In short, while the Administration is emphasizing the improvement in OMB’s revenue estimates since February, the nation’s serious fiscal challenges remain.  The recent revenue increases do not materially alter the longer run fiscal outlook.  Nor do they change the fact that the Administration and Congress have enacted large tax reductions that have significantly increased the deficit, and that despite these tax cuts, economic growth in the current recovery has been unexceptional.

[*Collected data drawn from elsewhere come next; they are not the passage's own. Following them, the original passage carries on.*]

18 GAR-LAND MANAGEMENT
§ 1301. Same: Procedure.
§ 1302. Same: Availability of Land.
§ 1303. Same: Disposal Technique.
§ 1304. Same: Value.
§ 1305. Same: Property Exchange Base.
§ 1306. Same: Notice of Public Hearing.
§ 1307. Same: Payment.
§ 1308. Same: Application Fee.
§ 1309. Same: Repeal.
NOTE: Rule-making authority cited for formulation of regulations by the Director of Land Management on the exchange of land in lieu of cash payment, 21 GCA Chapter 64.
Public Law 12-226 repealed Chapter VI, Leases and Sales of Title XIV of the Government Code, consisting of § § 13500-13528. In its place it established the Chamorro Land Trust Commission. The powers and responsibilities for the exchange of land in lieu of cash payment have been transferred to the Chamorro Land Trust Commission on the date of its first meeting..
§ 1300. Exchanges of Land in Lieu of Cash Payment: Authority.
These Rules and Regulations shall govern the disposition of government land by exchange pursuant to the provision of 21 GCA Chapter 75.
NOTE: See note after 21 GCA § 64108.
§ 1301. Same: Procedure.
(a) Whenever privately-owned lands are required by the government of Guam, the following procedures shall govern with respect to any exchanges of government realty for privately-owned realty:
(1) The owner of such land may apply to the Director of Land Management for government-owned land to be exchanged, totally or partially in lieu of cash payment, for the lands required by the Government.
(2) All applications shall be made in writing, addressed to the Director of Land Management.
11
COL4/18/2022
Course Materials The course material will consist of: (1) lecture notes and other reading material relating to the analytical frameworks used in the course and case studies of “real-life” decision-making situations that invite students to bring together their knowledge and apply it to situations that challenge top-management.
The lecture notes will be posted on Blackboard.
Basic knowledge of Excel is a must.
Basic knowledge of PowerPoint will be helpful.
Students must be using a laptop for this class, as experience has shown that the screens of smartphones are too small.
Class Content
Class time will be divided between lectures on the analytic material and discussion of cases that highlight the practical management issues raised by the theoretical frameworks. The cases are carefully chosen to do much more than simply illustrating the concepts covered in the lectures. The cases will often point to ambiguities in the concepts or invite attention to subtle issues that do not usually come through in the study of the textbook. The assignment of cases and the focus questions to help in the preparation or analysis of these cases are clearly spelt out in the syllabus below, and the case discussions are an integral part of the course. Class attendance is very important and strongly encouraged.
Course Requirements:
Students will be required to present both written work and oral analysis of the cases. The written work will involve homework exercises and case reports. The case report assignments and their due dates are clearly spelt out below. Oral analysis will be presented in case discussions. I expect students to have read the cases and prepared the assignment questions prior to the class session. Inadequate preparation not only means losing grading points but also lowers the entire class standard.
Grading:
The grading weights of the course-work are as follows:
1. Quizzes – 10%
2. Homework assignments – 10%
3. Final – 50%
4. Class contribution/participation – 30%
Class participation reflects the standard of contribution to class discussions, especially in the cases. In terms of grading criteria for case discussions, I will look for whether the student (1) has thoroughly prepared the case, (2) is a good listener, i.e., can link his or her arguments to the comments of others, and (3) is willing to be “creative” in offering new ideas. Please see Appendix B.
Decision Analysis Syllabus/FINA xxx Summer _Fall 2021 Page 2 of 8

Weak Overall Revenue Growth During this Business Cycle Reflects the Impact of Tax Cuts

When discussing revenue growth since the enactment of the tax cuts, Administration officials frequently focus only on revenue growth since 2004.  This provides a convenient “starting point” for their arguments, as it sets a very low bar.  Measured as a share of the economy, revenues in 2004 were at their lowest level since 1959.  Given this historically low starting point, it is not surprising that revenues have recovered significantly since then.  Yet supporters of the tax cuts selectively cite revenue growth over just the past two years to argue that the tax cuts are fueling the large increase in revenues.

Table 1:
Total Real Per-Capita Revenue Growth in 22 Quarters after the Last Business Cycle Peak

Current Business Cycle

0.2%

Average for All Previous Post-World War II Business Cycles

9.7%

1990s Business Cycle

10.7%

Measured since the current business cycle began, however (in March 2001, shortly before enactment of the President’s first tax cuts), total per capita revenue growth has been near zero after adjusting for inflation and population growth, even after taking into account the stronger revenue growth now projected for 2006 (see Table 1).  Based on OMB’s revised revenue estimate, real per-capita revenues in 2006 still will be only 0.2 percent above the level they attained more than five years ago at the start of the business cycle.  In other words, the current revenue “surge” is merely restoring revenues to where they were half a decade ago.  And in the case of individual income tax revenues, real per-capita revenues are 11 percent below where they were at that time.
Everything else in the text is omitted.